Hacker News new | ask | show | jobs
by mtdewcmu 3396 days ago
You could probably omit the length, because the length is probably already known implicitly. E.g. git knows the length of its hashes without having to read the hash. If the length < the full hash, it can be assumed to be truncated.
3 comments

Some hashing algorithms have a configurable output length. You need to encode the length, or have it as part of the type, and it's more uniform to just have it separate from the type.
I guess it depends on how precious space is. A naked hash is very information-dense. In certain applications, inserting a prefix of several bytes to each hash makes a difference. OTOH, if the hashes end up being inserted into a table in MySQL, then space is probably not that precious.
Attackers can exploit that by cutting off a stream. it's best to be explicit.
Hashes don't currently know their own lengths, so I don't see why they'd need to.
Putting this kind of metadata inline with your hashes is the entire point of multihash:

> Multihash is a protocol for differentiating outputs from various well-established hash functions, addressing size + encoding considerations. It is useful to write applications that future-proof their use of hashes, and allow multiple hash functions to coexist.[0]

[0]: http://multiformats.io/multihash/

In case of multihash length field allows for two things, 1. truncation; 2. you don't have to know the hashing function to transparently pass it through buffers and/or compare.
Danger: truncation shouldn't be done by just chopping off the end of a hash; they should be different hash functions with entirely different images.

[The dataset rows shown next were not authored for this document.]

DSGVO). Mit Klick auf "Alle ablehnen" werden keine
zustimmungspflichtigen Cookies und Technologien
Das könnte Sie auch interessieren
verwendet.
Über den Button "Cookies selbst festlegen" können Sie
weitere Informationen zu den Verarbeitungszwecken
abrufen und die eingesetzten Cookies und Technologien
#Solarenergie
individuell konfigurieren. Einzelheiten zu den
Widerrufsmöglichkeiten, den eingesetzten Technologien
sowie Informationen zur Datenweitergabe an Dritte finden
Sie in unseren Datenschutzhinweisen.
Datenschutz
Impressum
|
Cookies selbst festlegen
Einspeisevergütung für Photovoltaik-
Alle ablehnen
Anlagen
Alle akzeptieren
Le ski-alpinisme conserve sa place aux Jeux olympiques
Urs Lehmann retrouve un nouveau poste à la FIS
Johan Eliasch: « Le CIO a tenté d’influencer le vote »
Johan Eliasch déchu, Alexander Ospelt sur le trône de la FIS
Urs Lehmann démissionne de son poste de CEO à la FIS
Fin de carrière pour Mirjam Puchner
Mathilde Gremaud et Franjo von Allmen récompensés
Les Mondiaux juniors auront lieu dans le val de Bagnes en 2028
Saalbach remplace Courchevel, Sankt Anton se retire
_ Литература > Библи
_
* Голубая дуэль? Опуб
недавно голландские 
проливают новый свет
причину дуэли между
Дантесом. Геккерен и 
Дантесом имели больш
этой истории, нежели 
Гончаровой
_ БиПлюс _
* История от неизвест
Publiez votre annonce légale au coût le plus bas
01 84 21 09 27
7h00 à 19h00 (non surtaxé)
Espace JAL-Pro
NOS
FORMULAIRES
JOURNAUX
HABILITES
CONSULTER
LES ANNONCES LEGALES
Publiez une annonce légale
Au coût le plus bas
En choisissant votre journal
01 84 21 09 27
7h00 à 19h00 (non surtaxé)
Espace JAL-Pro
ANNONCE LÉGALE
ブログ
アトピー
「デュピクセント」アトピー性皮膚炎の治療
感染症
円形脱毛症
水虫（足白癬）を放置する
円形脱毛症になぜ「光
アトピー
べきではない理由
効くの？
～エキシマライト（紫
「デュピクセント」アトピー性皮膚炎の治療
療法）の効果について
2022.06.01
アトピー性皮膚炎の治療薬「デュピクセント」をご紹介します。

Compare, for instance, multihash's treatment of SHA512 truncated to 256-bits, and the standardised hash function SHA512/256. The paper which introduced SHA512/256 even gives a generic way to safely truncate SHA512: https://eprint.iacr.org/2010/548.pdf section 5.

Multihash's design begs implementations to validate these things by allowing the sender to arbitrarily truncate them. That's bad.

Yeah this is a good point, which we discussed somewhere (not finding the issue atm). The resolution was to treat those as different hash function codes, because the normal usage of truncating hashes by chopping off bits is extremely common. We had direct use cases from past experience trying to help old systems that did things like take a sha2-512, trunc to 256bits and use instead of sha2-256 (for the speedup on some archs). So we saw the need for _literally_ a different size of the exact same function.

When the functions encourage it, we support the addition of the specific different constructions (if named): https://github.com/multiformats/multihash/blob/master/hashta... -- we did a silly thing with Blake2 where we imported all the valid numbers. (this is suboptimal in table space, but super explicit).

Are there other functions you think we should add for the sha2-256/512 set?

> Multihash's design begs implementations to validate these things by allowing the sender to arbitrarily truncate them

If the sender is manipulating the hash you get (i.e. changing the length prefix counts), you're already in huge trouble. They could change the code and the value too. The threat model here is that the hash you have cannot be altered by the attacker. If the attacker manages to truncate a stream to get you to think it's a shorter hash, the attack fails as you have the length to tell you what you should be expecting. (again, the crux here is that if the attacker can change the length bits they can probably also change the function and own you anyway)

Also-- as noted in https://github.com/multiformats/multihash/issues/70 -- we should make implementations allow clients to lock the hash function and length combinations they want to use, so that attackers cannot manipulate those parameters.

You could be a little bit opinionated and limit the choice of formats to a small set of ones that are a good idea. That would encourage good design and it would allow you to shrink the metadata. Perhaps one byte would suffice. It's not necessary to support every algorithm/length under the sun.
I'm thinking that it might be useful to include a magic number, so that you can distinguish a Multihash from a plain hash.